=== Task details ===
In the rows, take the stretch from the line containing "<p>The <b>NormType</b> model" through the line containing "- 📫 How to reach me ..." and change every "Complex Type" to "Complex Data Type", leaving all other text as is. Return only those lines, with the pictures left out.

Stored items from a collection
::::::
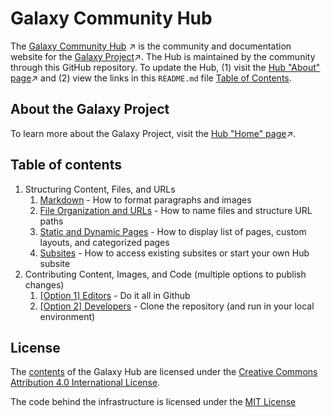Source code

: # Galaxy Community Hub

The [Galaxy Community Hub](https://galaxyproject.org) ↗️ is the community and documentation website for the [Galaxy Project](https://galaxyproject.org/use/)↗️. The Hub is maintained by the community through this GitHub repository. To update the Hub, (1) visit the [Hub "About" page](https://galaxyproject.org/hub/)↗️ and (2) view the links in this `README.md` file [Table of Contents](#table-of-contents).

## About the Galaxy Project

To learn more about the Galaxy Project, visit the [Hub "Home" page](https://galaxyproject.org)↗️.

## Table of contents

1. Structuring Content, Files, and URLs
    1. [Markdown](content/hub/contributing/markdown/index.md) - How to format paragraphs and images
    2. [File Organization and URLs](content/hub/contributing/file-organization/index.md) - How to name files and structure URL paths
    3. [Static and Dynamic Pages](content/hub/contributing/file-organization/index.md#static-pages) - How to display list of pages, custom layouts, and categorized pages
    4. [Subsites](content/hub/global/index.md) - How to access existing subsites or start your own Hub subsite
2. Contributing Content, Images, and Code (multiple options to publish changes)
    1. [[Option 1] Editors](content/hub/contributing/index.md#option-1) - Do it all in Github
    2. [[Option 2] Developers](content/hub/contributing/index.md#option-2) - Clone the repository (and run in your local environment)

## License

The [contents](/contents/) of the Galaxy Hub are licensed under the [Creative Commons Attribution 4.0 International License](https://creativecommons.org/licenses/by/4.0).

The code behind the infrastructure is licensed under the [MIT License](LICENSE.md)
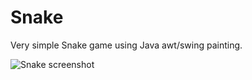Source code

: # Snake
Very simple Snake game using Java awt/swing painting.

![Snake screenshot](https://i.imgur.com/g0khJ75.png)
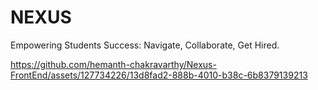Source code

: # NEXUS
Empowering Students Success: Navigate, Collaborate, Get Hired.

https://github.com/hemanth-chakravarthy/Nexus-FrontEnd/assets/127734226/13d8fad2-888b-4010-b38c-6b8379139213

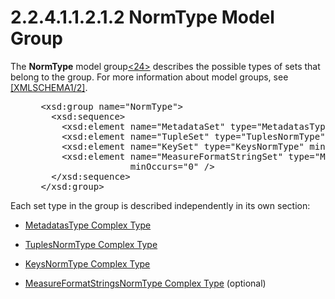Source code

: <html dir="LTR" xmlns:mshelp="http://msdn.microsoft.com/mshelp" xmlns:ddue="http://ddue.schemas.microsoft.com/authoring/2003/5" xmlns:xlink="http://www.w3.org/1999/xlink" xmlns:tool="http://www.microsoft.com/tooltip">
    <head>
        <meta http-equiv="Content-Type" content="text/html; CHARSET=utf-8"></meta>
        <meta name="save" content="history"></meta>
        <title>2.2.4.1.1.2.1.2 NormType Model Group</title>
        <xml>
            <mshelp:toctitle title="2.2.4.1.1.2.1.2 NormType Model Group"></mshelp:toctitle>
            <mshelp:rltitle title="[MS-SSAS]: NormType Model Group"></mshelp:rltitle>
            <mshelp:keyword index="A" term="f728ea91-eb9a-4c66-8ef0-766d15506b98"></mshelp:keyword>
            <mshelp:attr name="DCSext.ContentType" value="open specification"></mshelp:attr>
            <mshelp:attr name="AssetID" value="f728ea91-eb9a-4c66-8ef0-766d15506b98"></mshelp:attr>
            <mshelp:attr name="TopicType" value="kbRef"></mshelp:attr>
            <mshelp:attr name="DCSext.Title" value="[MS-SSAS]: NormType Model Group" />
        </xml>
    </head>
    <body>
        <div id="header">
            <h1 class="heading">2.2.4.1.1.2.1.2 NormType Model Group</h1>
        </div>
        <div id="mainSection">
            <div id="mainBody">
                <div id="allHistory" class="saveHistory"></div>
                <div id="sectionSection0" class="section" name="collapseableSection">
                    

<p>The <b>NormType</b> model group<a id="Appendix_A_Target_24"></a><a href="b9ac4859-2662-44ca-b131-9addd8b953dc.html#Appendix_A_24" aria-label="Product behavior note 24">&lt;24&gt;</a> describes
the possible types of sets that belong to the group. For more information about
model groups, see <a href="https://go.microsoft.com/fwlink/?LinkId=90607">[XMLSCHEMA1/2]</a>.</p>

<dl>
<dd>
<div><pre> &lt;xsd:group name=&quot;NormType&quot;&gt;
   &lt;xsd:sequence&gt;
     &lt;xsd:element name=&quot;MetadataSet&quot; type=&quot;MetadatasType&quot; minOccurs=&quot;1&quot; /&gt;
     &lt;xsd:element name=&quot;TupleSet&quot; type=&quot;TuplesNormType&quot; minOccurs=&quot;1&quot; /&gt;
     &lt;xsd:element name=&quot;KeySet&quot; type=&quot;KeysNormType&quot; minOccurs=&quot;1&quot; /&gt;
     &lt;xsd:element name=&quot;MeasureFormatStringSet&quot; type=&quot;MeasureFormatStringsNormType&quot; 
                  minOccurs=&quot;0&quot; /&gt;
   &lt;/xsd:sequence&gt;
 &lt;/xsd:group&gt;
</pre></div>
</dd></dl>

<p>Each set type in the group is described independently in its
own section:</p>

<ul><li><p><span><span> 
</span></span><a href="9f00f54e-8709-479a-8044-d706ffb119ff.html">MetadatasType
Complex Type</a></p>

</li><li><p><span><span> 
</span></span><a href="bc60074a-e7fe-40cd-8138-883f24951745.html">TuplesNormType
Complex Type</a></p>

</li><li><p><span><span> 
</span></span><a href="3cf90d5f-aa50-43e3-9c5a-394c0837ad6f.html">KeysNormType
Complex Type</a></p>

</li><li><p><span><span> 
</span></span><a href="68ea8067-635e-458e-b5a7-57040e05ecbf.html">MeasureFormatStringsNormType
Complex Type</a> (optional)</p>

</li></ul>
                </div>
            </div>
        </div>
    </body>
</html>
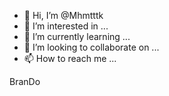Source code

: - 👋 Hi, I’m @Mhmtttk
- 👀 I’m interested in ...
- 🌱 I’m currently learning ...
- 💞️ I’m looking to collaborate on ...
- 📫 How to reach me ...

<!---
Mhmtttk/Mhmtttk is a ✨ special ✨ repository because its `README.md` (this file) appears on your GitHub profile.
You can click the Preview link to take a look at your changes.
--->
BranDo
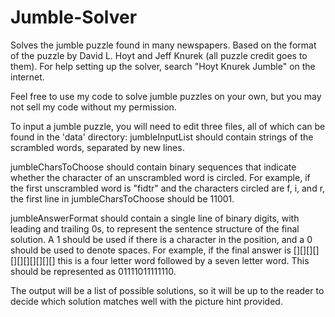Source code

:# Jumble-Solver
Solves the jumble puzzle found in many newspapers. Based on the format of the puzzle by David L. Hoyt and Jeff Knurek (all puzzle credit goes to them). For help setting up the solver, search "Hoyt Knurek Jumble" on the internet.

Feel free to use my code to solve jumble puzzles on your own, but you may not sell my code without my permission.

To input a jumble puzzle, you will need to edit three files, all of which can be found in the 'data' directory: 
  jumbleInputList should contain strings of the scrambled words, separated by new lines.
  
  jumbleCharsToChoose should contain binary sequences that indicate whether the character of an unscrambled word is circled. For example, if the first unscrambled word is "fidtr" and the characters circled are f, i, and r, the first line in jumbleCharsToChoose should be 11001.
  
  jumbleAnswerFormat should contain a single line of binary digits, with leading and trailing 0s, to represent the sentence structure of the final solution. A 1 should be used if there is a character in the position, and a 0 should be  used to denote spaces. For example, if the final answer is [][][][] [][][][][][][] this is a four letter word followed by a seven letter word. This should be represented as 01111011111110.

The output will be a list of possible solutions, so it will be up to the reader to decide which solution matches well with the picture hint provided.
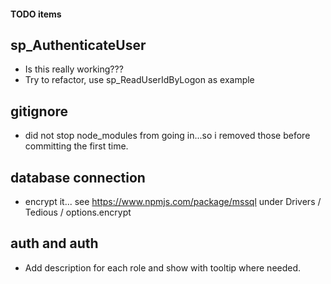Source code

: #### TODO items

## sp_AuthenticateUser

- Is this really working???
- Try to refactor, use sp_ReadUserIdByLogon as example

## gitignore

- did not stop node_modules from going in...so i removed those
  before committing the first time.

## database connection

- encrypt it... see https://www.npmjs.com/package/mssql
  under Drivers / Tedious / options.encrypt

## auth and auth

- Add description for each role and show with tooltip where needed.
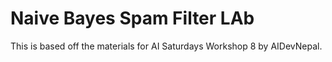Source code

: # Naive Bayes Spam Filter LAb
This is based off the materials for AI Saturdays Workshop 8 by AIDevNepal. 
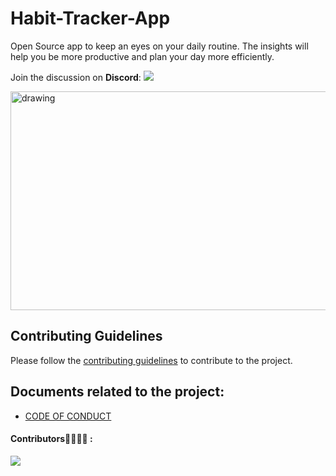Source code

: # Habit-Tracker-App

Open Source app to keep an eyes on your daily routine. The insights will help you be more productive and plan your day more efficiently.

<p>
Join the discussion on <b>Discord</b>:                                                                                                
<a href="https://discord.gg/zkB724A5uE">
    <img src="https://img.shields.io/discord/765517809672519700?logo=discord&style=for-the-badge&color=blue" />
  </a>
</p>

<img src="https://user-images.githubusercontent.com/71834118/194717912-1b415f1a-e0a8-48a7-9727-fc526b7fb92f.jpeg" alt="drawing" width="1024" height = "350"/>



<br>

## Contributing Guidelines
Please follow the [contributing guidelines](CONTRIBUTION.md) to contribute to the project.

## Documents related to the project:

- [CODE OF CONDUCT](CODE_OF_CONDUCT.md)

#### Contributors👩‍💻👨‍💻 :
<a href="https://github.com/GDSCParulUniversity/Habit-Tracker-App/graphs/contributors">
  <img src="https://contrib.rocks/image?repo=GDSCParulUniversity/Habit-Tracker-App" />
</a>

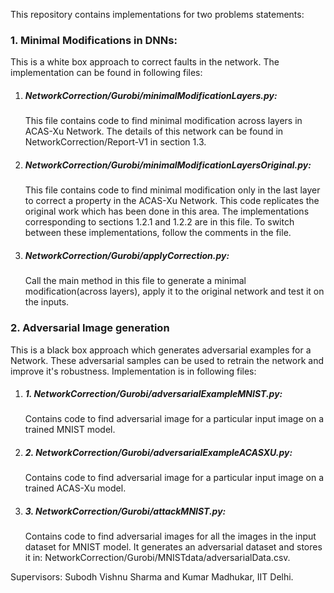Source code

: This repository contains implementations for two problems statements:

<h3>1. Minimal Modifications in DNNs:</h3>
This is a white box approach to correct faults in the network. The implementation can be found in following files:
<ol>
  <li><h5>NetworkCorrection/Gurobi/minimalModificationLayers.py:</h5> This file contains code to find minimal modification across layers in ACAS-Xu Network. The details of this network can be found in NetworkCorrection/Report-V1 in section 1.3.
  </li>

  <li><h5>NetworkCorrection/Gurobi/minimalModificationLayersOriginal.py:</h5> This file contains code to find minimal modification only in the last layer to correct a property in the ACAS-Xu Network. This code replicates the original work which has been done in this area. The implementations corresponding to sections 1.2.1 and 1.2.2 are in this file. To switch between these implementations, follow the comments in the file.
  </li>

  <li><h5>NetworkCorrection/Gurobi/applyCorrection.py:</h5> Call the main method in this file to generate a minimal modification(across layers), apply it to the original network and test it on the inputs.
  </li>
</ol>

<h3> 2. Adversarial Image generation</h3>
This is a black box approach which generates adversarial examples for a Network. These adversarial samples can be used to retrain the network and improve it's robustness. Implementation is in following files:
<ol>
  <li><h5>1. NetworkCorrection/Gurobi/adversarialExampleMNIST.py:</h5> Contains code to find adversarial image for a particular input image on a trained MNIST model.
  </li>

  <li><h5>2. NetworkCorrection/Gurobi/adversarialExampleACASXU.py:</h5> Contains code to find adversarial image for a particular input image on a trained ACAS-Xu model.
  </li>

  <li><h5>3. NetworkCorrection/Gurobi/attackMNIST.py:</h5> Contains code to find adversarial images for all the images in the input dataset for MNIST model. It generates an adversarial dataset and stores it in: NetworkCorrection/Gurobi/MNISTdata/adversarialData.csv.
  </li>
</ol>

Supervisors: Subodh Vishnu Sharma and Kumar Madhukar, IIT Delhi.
::::::
=== Expected output ===
<p>The <b>NormType</b> model group<a id="Appendix_A_Target_24"></a><a href="b9ac4859-2662-44ca-b131-9addd8b953dc.html#Appendix_A_24" aria-label="Product behavior note 24">&lt;24&gt;</a> describes
the possible types of sets that belong to the group. For more information about
model groups, see <a href="https://go.microsoft.com/fwlink/?LinkId=90607">[XMLSCHEMA1/2]</a>.</p>

<dl>
<dd>
<div><pre> &lt;xsd:group name=&quot;NormType&quot;&gt;
   &lt;xsd:sequence&gt;
     &lt;xsd:element name=&quot;MetadataSet&quot; type=&quot;MetadatasType&quot; minOccurs=&quot;1&quot; /&gt;
     &lt;xsd:element name=&quot;TupleSet&quot; type=&quot;TuplesNormType&quot; minOccurs=&quot;1&quot; /&gt;
     &lt;xsd:element name=&quot;KeySet&quot; type=&quot;KeysNormType&quot; minOccurs=&quot;1&quot; /&gt;
     &lt;xsd:element name=&quot;MeasureFormatStringSet&quot; type=&quot;MeasureFormatStringsNormType&quot; 
                  minOccurs=&quot;0&quot; /&gt;
   &lt;/xsd:sequence&gt;
 &lt;/xsd:group&gt;
</pre></div>
</dd></dl>

<p>Each set type in the group is described independently in its
own section:</p>

<ul><li><p><span><span> 
</span></span><a href="9f00f54e-8709-479a-8044-d706ffb119ff.html">MetadatasType
Complex Data Type</a></p>

</li><li><p><span><span> 
</span></span><a href="bc60074a-e7fe-40cd-8138-883f24951745.html">TuplesNormType
Complex Data Type</a></p>

</li><li><p><span><span> 
</span></span><a href="3cf90d5f-aa50-43e3-9c5a-394c0837ad6f.html">KeysNormType
Complex Data Type</a></p>

</li><li><p><span><span> 
</span></span><a href="68ea8067-635e-458e-b5a7-57040e05ecbf.html">MeasureFormatStringsNormType
Complex Data Type</a> (optional)</p>

</li></ul>
                </div>
            </div>
        </div>
    </body>
</html>
Source code

: - 👋 Hi, I’m @Mhmtttk
- 👀 I’m interested in ...
- 🌱 I’m currently learning ...
- 💞️ I’m looking to collaborate on ...
- 📫 How to reach me ...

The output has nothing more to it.